What you need to do: Below are records. Find each line in them that holds the word "centre" and copy it.

--------

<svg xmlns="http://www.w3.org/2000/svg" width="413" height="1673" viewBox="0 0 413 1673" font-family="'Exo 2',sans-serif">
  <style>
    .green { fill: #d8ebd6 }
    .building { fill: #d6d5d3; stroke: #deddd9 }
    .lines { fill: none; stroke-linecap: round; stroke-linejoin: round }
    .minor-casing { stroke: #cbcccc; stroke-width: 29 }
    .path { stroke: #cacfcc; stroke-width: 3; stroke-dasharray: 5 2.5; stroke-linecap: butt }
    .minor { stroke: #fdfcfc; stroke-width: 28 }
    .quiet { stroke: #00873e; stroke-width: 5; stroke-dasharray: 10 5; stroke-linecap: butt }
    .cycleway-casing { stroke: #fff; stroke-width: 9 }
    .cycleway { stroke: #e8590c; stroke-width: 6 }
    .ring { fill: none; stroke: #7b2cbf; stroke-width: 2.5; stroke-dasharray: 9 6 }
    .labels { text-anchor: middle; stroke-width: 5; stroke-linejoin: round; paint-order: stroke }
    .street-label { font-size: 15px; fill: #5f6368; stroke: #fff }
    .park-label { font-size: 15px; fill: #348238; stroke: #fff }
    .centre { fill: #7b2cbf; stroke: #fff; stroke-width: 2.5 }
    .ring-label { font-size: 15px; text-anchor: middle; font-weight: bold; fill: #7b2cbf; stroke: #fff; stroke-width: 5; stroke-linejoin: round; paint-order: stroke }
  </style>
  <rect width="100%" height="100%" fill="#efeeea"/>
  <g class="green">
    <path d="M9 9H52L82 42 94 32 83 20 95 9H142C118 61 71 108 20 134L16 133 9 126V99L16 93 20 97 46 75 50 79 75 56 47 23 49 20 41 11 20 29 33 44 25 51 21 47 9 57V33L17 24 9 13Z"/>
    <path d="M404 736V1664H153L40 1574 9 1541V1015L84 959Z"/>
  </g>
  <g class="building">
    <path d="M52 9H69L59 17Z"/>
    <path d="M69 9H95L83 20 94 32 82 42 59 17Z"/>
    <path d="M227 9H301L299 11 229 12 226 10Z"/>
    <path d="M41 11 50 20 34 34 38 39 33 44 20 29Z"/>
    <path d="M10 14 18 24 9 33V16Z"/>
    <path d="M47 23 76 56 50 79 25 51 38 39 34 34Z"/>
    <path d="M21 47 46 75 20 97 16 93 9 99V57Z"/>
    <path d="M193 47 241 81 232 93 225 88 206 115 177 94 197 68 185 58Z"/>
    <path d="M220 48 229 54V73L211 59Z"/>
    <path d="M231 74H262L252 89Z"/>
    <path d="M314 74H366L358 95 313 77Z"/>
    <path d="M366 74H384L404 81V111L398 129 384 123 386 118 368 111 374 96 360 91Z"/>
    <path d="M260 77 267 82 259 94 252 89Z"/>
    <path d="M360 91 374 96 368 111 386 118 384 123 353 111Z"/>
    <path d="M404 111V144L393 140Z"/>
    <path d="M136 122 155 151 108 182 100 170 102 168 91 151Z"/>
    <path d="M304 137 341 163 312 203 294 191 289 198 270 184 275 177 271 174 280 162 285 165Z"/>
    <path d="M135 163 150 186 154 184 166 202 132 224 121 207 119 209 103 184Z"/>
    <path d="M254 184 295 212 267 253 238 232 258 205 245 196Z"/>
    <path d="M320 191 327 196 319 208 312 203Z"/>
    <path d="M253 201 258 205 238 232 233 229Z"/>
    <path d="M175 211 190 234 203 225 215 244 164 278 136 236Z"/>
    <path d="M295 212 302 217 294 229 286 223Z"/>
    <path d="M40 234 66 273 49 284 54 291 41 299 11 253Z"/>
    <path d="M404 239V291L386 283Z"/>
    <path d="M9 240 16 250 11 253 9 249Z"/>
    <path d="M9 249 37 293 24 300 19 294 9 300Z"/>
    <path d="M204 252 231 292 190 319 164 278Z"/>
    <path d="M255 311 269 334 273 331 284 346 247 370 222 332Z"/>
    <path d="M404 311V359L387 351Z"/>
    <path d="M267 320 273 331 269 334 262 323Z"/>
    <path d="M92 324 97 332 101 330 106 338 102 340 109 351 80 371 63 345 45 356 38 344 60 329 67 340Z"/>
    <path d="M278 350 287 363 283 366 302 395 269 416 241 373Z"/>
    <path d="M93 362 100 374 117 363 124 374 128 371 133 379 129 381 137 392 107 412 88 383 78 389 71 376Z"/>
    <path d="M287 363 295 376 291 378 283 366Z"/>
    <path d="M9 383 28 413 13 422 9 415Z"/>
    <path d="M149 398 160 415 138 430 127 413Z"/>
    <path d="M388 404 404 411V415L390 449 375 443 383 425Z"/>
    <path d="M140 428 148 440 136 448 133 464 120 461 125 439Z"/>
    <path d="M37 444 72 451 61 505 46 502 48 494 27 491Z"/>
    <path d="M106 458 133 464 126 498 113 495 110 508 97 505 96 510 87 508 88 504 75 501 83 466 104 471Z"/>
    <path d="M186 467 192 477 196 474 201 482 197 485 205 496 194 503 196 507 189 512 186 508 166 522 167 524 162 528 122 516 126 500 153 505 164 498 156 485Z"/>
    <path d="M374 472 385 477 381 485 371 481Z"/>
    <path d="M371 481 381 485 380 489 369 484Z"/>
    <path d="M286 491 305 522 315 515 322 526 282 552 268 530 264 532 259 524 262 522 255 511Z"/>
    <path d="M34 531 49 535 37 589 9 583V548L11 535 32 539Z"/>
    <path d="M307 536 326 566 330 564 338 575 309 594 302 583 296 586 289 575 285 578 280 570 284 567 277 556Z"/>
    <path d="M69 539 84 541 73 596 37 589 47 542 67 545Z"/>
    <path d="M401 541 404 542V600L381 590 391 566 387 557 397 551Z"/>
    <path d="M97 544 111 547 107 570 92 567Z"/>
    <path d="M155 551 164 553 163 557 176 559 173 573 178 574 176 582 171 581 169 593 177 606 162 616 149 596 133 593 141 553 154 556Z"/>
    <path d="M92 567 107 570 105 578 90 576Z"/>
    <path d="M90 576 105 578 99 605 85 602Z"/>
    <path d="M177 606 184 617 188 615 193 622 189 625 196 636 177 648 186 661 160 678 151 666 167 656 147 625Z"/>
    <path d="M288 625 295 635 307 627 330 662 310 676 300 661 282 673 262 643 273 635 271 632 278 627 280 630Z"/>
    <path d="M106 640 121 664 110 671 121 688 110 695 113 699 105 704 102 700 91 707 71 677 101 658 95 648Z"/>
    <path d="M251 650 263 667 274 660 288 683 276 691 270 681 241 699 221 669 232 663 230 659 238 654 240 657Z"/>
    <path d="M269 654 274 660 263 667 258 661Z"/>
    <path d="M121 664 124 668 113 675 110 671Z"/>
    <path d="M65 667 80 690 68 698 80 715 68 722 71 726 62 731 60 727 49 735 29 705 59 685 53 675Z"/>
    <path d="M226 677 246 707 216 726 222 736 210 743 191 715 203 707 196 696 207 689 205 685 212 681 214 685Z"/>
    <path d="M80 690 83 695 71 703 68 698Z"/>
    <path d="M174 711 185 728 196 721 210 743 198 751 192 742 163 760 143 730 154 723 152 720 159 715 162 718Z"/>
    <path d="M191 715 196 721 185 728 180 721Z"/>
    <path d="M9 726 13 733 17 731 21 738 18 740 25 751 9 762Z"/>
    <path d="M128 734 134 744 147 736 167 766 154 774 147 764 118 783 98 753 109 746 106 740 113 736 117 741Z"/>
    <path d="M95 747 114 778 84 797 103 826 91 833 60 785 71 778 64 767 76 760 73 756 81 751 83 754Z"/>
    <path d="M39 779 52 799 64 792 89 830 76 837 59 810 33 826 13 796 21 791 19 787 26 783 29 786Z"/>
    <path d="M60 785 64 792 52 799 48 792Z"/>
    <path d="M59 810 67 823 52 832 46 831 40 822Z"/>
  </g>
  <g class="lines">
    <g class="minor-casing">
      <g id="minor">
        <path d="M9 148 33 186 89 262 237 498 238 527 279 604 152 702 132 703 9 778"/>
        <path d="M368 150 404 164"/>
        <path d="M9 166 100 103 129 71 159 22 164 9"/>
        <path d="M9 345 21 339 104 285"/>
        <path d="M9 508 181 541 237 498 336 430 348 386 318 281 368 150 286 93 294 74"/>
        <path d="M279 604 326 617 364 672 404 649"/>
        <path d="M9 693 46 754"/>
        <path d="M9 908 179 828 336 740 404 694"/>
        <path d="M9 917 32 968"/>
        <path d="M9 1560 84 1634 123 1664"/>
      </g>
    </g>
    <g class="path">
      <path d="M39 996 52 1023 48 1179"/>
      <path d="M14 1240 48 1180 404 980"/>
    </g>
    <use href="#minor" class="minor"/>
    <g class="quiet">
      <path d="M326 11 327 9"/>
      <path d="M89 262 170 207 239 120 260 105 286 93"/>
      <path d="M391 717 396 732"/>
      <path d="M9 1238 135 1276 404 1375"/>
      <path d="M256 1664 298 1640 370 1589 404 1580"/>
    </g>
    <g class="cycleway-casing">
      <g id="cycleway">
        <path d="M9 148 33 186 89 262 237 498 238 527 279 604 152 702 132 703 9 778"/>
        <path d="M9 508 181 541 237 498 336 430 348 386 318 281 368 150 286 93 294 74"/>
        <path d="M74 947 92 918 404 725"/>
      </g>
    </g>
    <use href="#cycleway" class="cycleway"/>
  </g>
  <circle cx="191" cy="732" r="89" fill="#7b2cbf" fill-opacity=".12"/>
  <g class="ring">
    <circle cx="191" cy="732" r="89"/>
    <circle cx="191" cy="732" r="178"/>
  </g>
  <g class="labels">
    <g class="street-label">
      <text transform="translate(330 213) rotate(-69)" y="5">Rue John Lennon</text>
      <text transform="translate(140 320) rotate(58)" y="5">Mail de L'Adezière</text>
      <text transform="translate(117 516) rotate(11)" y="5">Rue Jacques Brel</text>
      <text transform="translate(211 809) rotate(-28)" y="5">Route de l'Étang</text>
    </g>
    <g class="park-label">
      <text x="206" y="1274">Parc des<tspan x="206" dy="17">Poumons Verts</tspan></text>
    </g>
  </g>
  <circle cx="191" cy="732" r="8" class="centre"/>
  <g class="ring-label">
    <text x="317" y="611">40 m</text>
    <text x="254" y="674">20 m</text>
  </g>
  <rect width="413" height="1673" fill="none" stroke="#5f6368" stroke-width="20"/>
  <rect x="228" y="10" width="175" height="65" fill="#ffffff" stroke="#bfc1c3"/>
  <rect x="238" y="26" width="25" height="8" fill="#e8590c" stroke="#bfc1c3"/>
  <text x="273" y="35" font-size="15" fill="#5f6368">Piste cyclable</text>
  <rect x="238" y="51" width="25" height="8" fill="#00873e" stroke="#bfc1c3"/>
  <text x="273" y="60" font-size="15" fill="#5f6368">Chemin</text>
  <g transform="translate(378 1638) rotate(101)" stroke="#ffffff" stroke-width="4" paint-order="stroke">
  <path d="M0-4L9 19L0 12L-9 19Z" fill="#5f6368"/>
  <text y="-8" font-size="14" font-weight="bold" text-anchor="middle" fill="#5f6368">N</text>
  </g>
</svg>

--------

Exercise result:
    .centre { fill: #7b2cbf; stroke: #fff; stroke-width: 2.5 }
  <circle cx="191" cy="732" r="8" class="centre"/>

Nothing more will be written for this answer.